##### TASK DATA

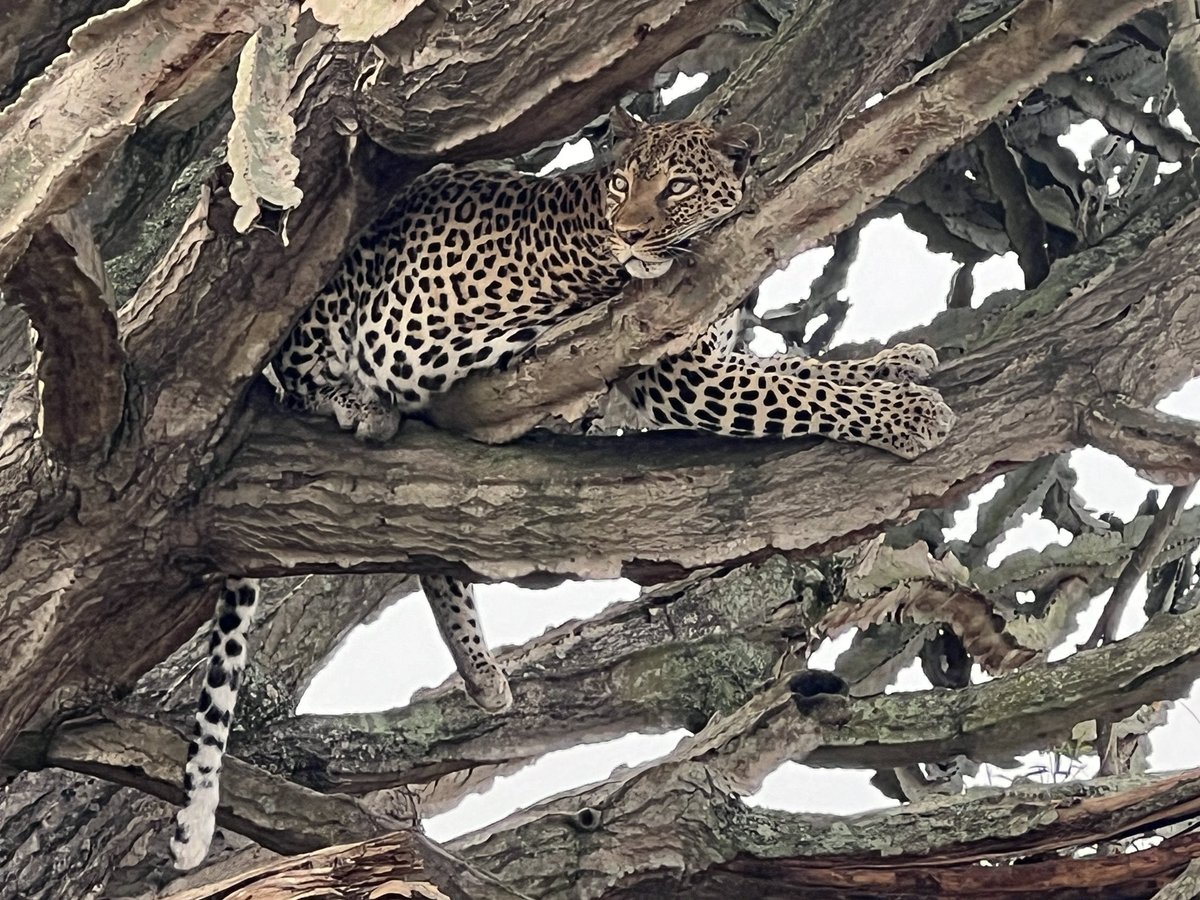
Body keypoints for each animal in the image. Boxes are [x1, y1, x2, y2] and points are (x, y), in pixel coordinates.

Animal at [170, 108, 954, 869]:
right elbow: (803, 388)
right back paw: (363, 403)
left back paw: (481, 670)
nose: (628, 232)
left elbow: (807, 367)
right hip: (367, 331)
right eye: (622, 184)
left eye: (675, 187)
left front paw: (899, 362)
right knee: (314, 385)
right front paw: (909, 414)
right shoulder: (685, 373)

##########

### DESCRIPTION OF THE TASK
Look through the entries above and work out how many lines contain the string "right". Give that number alone.

### RESULT OF THIS EXERCISE
7